The sudden shutdown of Nigerian fintech startup Okra has reignited expert conversations about the sustainability of venture-backed tech ventures in Africa.
Once hailed as one of the continent’s most promising open finance startups, Okra’s exit in May sent a wave of concern across the African tech ecosystem.
For many, this development isn’t just about the fall of a single company, it reflects broader tensions surrounding the viability of Africa’s startup environment amid global economic tightening and investor skepticism.
The news came at a time when African startups, particularly in fintech, were beginning to recover from the fundraising drought of 2022–2023. With startup founders frequently battling infrastructure gaps, regulatory uncertainties, and talent flight, Okra’s closure is prompting serious reflection on whether the African tech boom is slowing, or simply evolving under new pressures.
What Is Okra’s Story?
Founded in 2019 by Fara Ashiru Jituboh and David Peterside, Okra quickly gained position as a powerful financial data infrastructure company, providing APIs that allowed banks and fintechs to connect seamlessly with customer bank accounts.
In just a few years, it raised over $16 million from notable investors like Accenture Ventures and Susa Ventures. It was seen as part of the vanguard modernizing Africa’s digital finance backbone.
However, co-founder Fara Ashiru recently announced the company’s shutdown, citing a “calculated decision” to return approximately $4 million in remaining funds to investors rather than “burn through it all.”
She is currently with UK-based Kernel as Chief Operating Officer. While Okra’s move was praised for its transparency, it raised questions about product-market fit, monetization challenges, and investor expectations, particularly in a space where regulatory frameworks remain inconsistent across countries.
Some African Tech Startups That Have Shut Down in the Past
Okra’s closure joins a growing list of African tech startups that have shut down after raising millions. In 2022, Kenyan logistics startup Sendy, which raised $20 million in Series B funding, shuttered operations due to a failed business pivot and market saturation.
Nigeria’s 54gene, once valued at over $150 million and backed by Y Combinator and Adjuvant Capital, also folded in 2023 amid mismanagement claims and restructuring issues.
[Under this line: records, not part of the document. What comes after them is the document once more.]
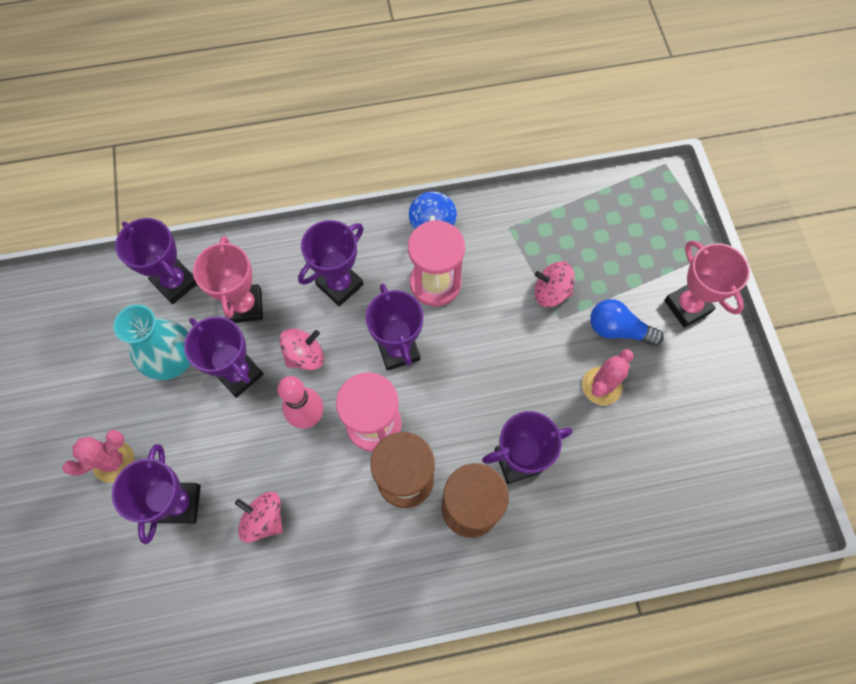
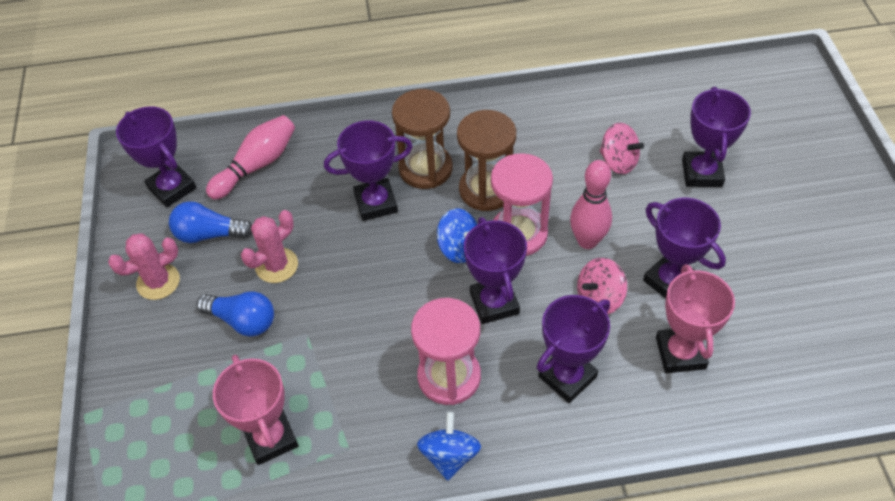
camera: 175 degrees left, 15 degrees down
(113, 461) = (779, 205): pink cactus -> pink cactus (158, 282)
(174, 360) = (748, 295): turquoise vase -> none
(175, 282) = (775, 383): purple trophy -> purple trophy (172, 188)
(431, 407) = (459, 248): none -> blue spinning top
(551, 292) = (310, 363): pink spinning top -> none
(653, 511) = (257, 165): none -> pink bowling pin
(677, 420) = (209, 234): none -> blue light bulb
(687, 306) = (155, 345): pink trophy -> pink trophy (271, 438)

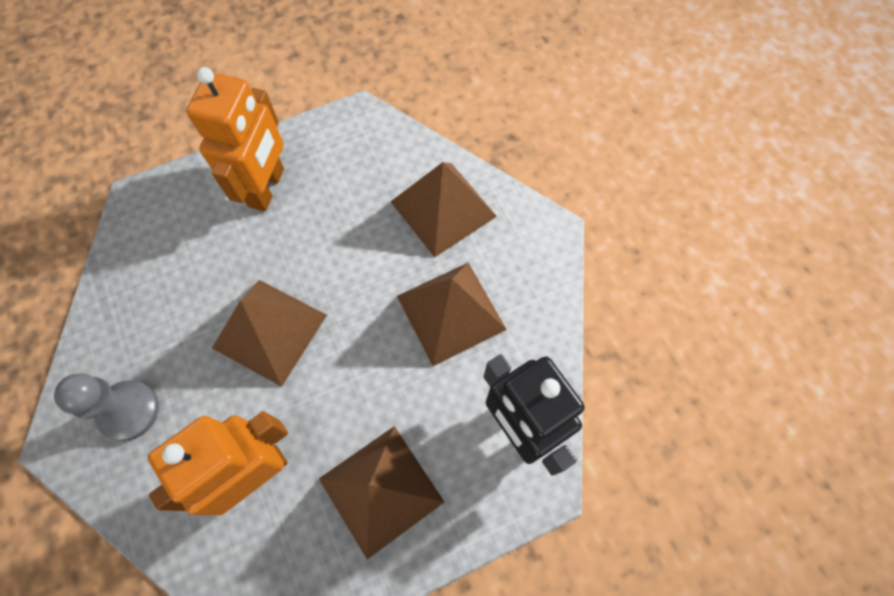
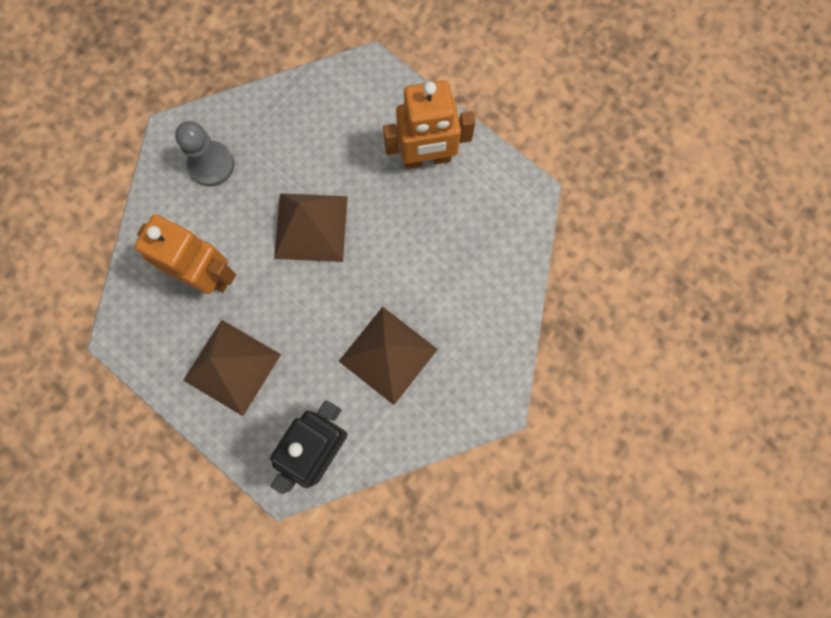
camera: 65 degrees right, 10 degrees up
(443, 209) = (476, 307): brown pyramid -> none

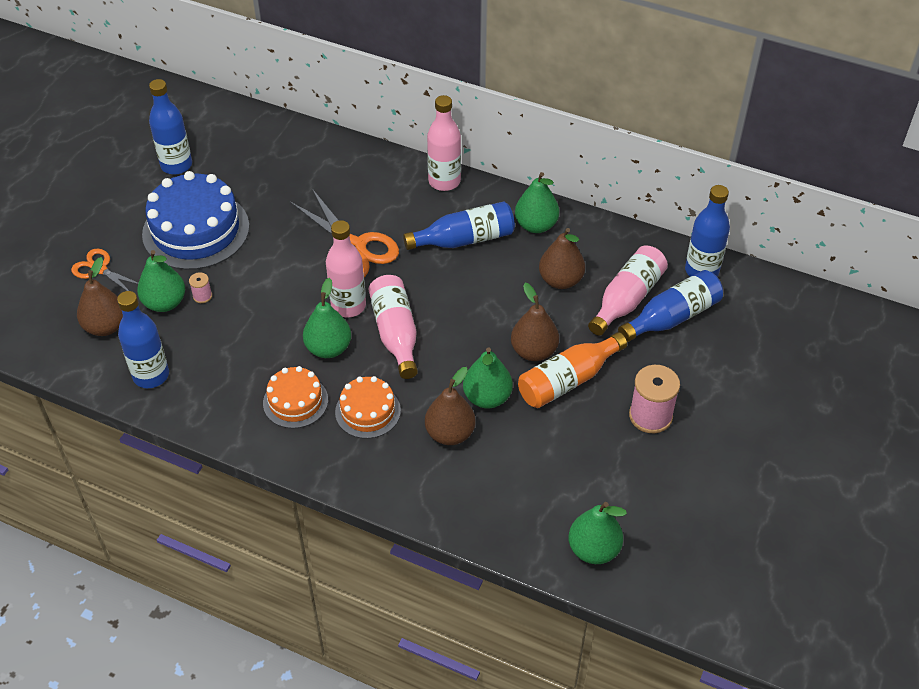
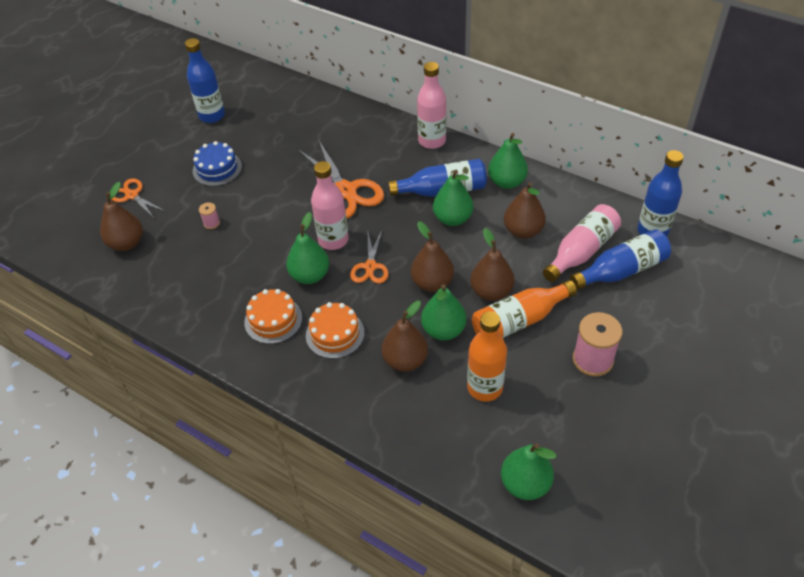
camera: 10 degrees right, 0 degrees up
(151, 375) = (155, 287): blue bottle -> none
(165, 303) = (179, 227): green pear -> green pear (452, 219)
(196, 230) = (217, 169): blue cake -> blue cake, size x0.55
(395, 333) = (370, 267): pink bottle -> orange scissors
(467, 346) = (432, 283): none -> brown pear
(539, 455) = (485, 387): none -> orange bottle

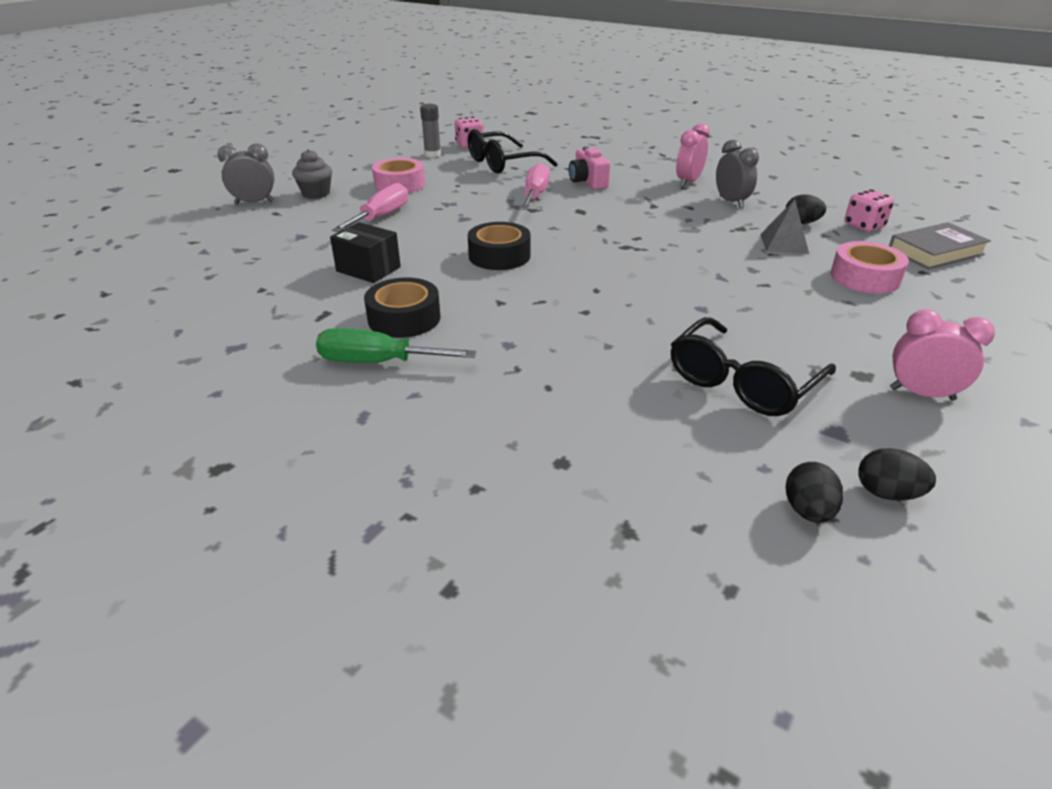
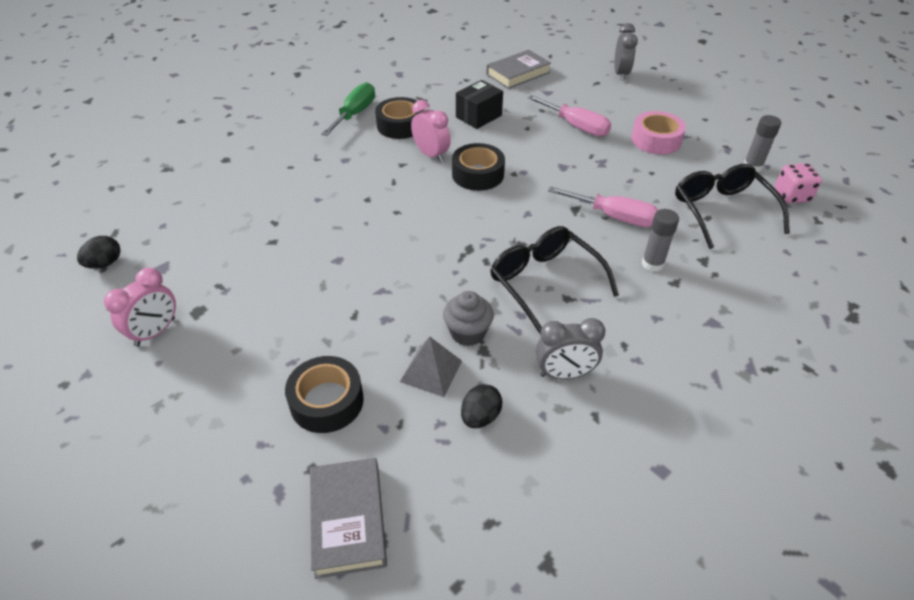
camera: 105 degrees right, 10 degrees up
(246, 257) = (518, 73): none -> grey book
(316, 194) = (637, 99): grey cupcake -> grey cupcake (467, 333)
(587, 182) = (652, 264): pink camera -> grey glue stick
(688, 182) = (644, 357): pink clock -> pink clock (431, 155)
(742, 382) = (236, 246): black glasses -> black glasses (545, 283)
(808, 511) = (123, 228): black egg -> none
(864, 226) = (449, 484): pink dice -> none
(864, 277) = (327, 401): pink tape -> black tape

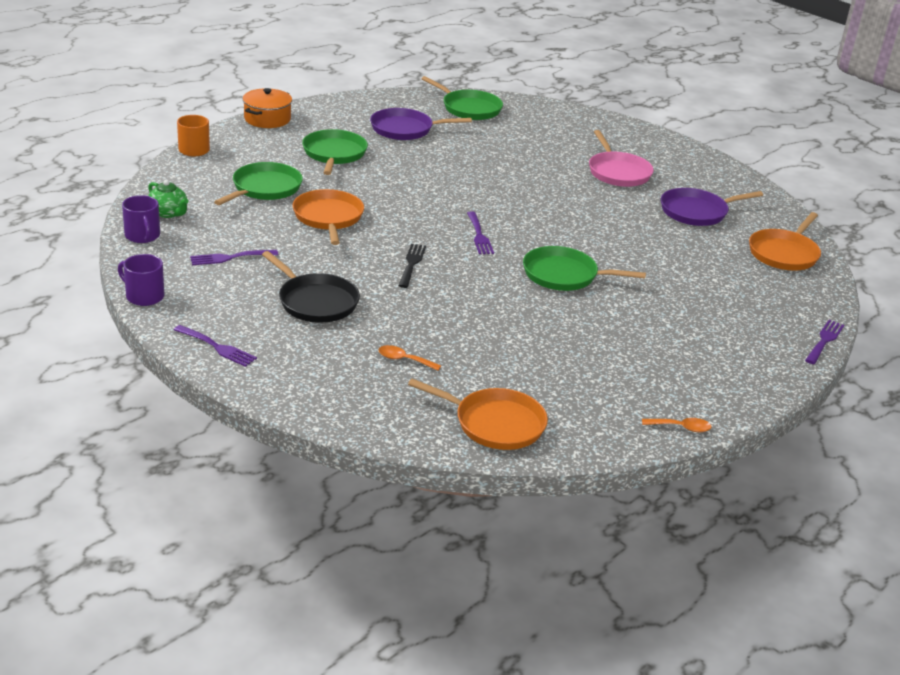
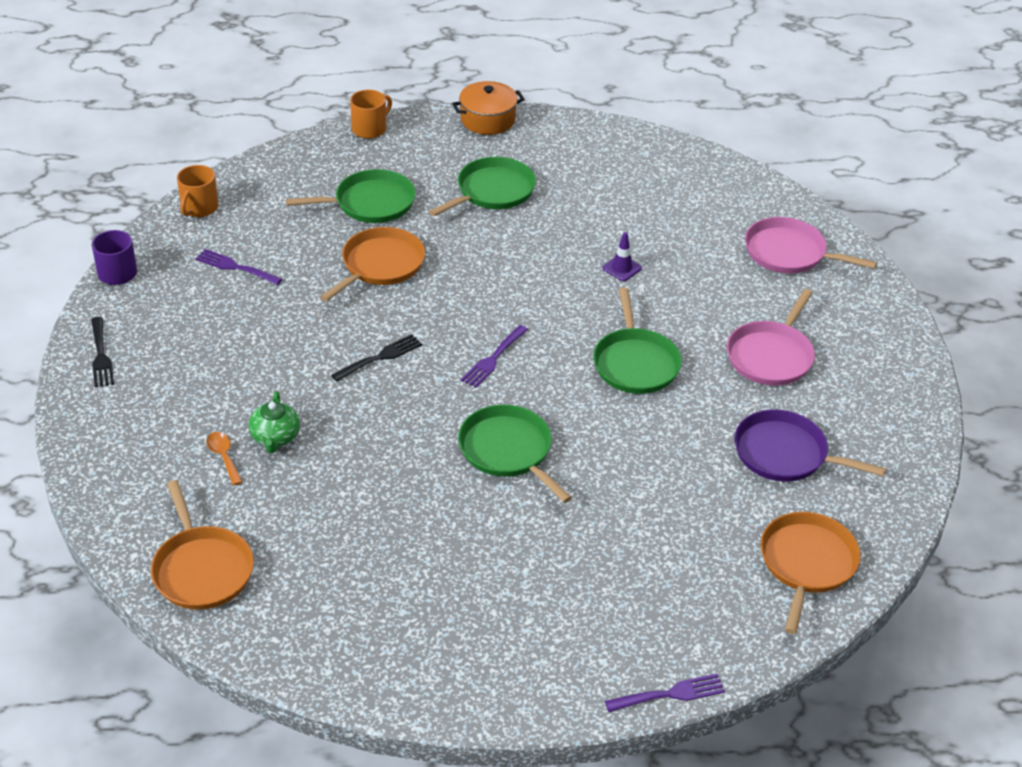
camera: 45 degrees right, 10 degrees up
(142, 236) = (199, 207): purple mug -> orange mug
(168, 213) = (252, 192): green teapot -> green teapot (275, 437)
(217, 347) = (101, 355): purple fork -> black fork
(315, 302) = (238, 353): black pan -> none
(405, 129) = (610, 191): purple pan -> none
(469, 108) = (723, 193): green pan -> green pan (635, 363)
(475, 163) = (622, 268): none -> purple traffic cone
(548, 123) = (789, 253): none -> pink pan
(681, 428) = (356, 686): orange spoon -> none
(784, 253) = (806, 563): orange pan -> orange pan turned 120 degrees clockwise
Other startups like Kune Food in Kenya, which aimed to revolutionize food delivery, closed barely a year after its $1 million pre-seed round, citing high burn rates and operational costs.
These failures point not just to funding issues but to strategic misalignments, unclear growth paths, and sometimes overly optimistic projections not grounded in local realities.
Why It Matters
These shutdowns paint a complex picture. On one hand, they indicate a necessary market correction where only truly scalable and locally adapted solutions will thrive.
On the other hand, such high-profile failures risk undermining investor confidence, particularly from international supports already cautious about political instability, currency volatility, and regulatory fragmentation across African markets.
Yet, experts argue that this phase of attrition could strengthen the ecosystem in the long term.
“What we’re witnessing is natural selection in an emerging market,” says Nigerian tech policy consultant Iyinoluwa Aboyeji.
“It’s not the end; it’s the start of a more focused, evidence-driven investment cycle.” Investors may become more selective, but they are unlikely to completely withdraw from a continent with untapped markets and rising digital demand.
Sampled Experts’ Comments and Views on the Matter
A number of investors and analysts have weighed in on Okra’s closure with a mix of disappointment and understanding. Moniepoint’s CEO, Tosin Eniolorunda, in an X (formerly Twitter) post, wrote: “We must normalize graceful exits. Okra’s founders made a tough but honorable decision. It shows leadership.”
Meanwhile, Future Africa’s Iyinoluwa Aboyeji, one of Africa’s most influential investors, praised the transparency and hinted that this could set a precedent for responsible capital deployment in the region. Uwem Uwamakpan, a venture capitalist, also held a supportive view, when he said, “Lead with empathy, not judgment,” on Okra’s shutdown.
According to Africa: The Big Deal, African startups raised $2.9 billion in 2023—down from $4.6 billion in 2022. However, fintech still attracted the lion’s share (36%), suggesting that investor appetite remains, albeit more measured.
Speaking to the media, Helios Investment Partners’ executive Dayo Bayo remarked, Investors aren’t fleeing Africa; they’re recalibrating. The challenge now is to fund durable, not just disruptive, solutions.
Talking Point
Africa’s tech ecosystem, though still growing, remains promising for founders, investors, and other active market players.
Agreed, Okra’s and other shutdowns may trigger caution, they are unlikely to derail Africa’s startup momentum. Instead, they mark the beginning of a new chapter, one that calls for thoughtful innovation, improved governance, regulatory action, and grounded optimism.
Finally, while investors must step up due diligence and strategic vetting to identify startup ideas with strong scalability, founders also need to thoroughly study and understand the African ecosystem in which they operate. This is a major determining factor in long-term business success.